God did not turn from the friends, without a message of comfort: "My servant Job will pray for you, and I will accept his prayer and not deal with you according to your folly." It is a great thing to have for a friend - one who has God's ear. We think ourselves happy, when we need a great favor, if we have a friend in high places who can speak for us with his influence. Still greater privilege is it when we have an intercessor who can present our names to heaven's King, and whose voice has power with God. There are human friends who can, and do serve us in this way. They lie near to the heart of Christ and can speak to God - sure of being heard. "The supplication of a righteous man avails much."

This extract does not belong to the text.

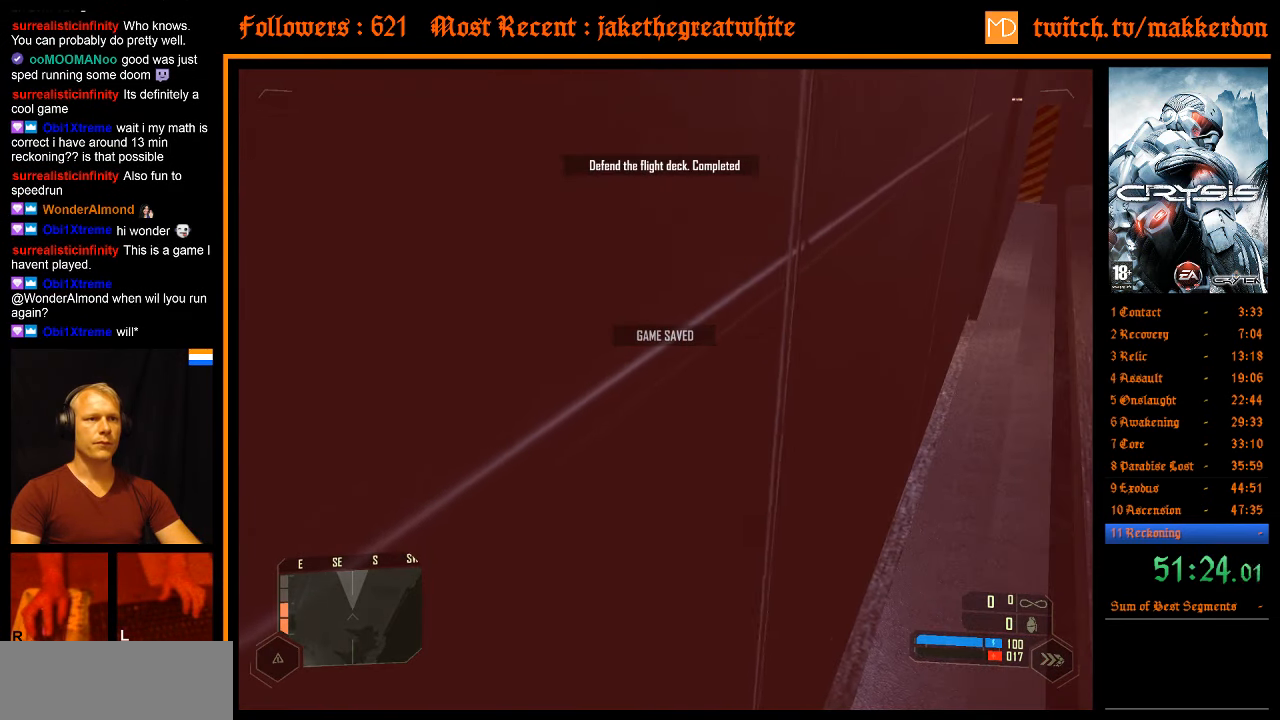
{"keys": [], "mouse": [], "events": []}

Job did as God suggested. He prayed for his friends, and his prayer for others brought blessing to himself. "Jehovah restored his prosperity when he prayed for his friends." This is an important statement. There seems to have been a barrier in the way of the blessing of Job, which was not removed until he began to pray for his friends. Probably he had a feeling of unkindness in his heart toward them, because of what they had said to him about his trials and the reasons for them. We are not surprised that Job felt in this way toward his friends, for they were not wise and gentle comforters, and they doubtless gave him more pain than they soothed. A good many people who try to be comforters, only lay thorns under aching heads - instead of a soft pillow.
No art needs a more delicate touch, than the art of being a comforter. The hands of most of us are too rough and clumsy to be laid on throbbing human hearts, in efforts to soothe their pain. No wonder Job felt that his friends were miserable comforters, and that he was not at first in a mood to pray for them. But until he could pray for them, blessing could not come to him. Unloving hearts cannot receive God's divine love.

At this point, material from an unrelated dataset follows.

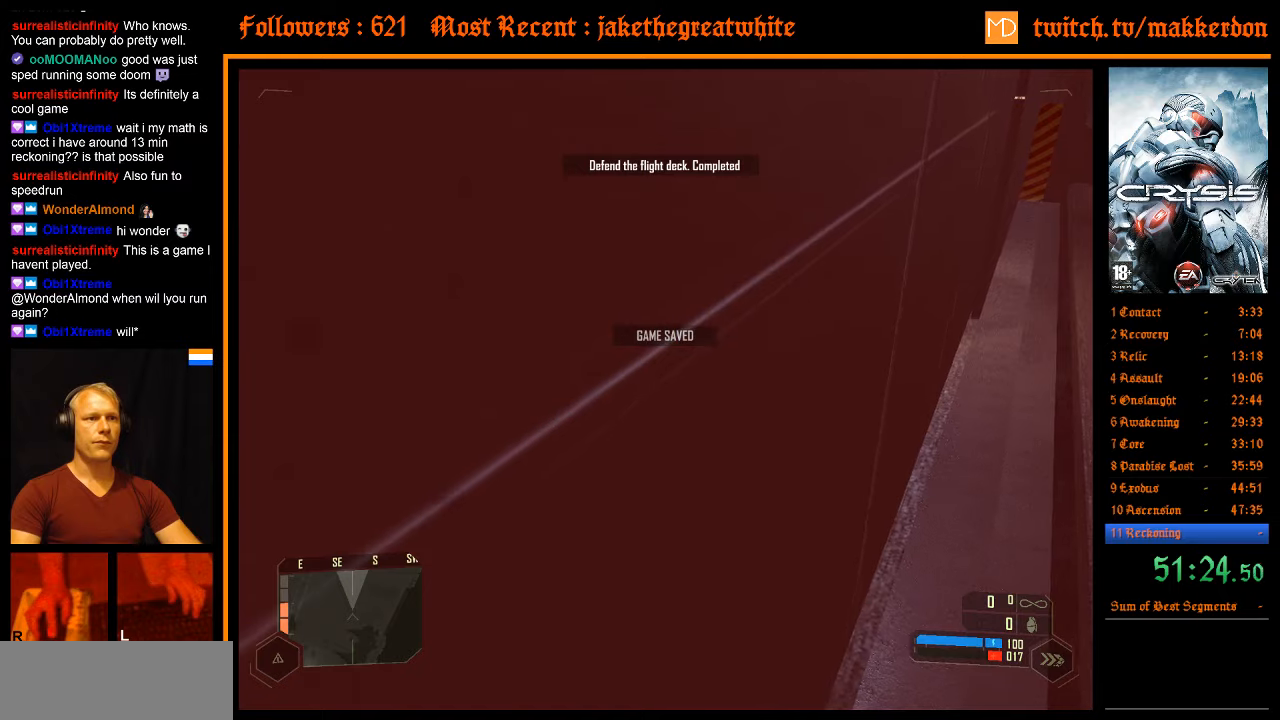
{"keys": [], "mouse": [], "events": []}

The lesson is for us. Others may have injured us or grieved us in some way, and we may not be ready to forgive them. But while we feel so - we are shutting divine blessing away from ourselves. Job's praying at length for his friends, showed that his heart was now softened toward them, that its bitterness was gone, that he had forgiven their cruel words and taken them back into his heart. Then blessing came to him, as God restored his prosperity. Just so, when we can pray for one who has wronged us, or misjudged us, or said unkind things of us - we are in a condition to receive blessing from God.

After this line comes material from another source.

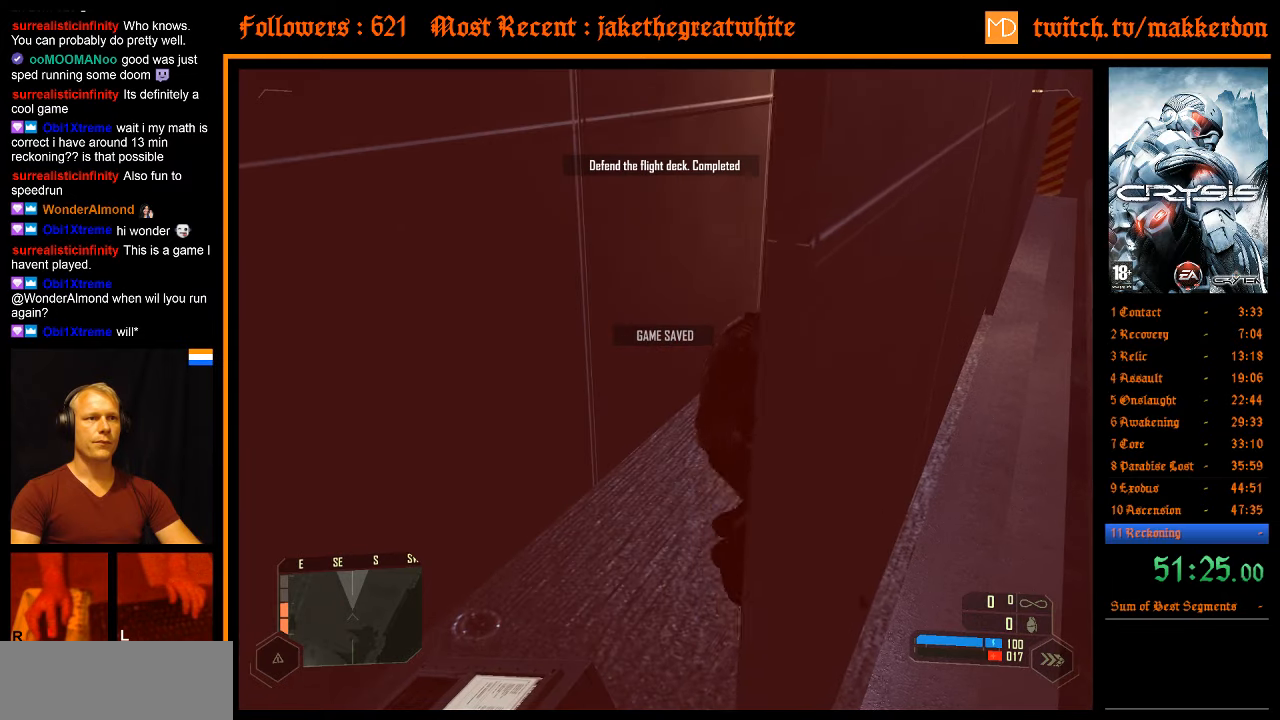
{"keys": ["shift", "w"], "mouse": [], "events": [[67, "w", "down"], [150, "shift", "down"], [300, "space", "down"], [434, "space", "up"]]}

Job was also ready now to come out of his sorrow, to try to help others. This, too, is a good thing. We do not find comfort by staying in the darkness of our own grief, by thinking only of it; we must forget ourselves, and begin to serve others and seek their good before we can find the light of God's comfort. Selfishness in sorrow is - selfishness, and selfishness in any form, misses God's blessing. We begin to find joy - only when in self-forgetfulness, we begin to help others.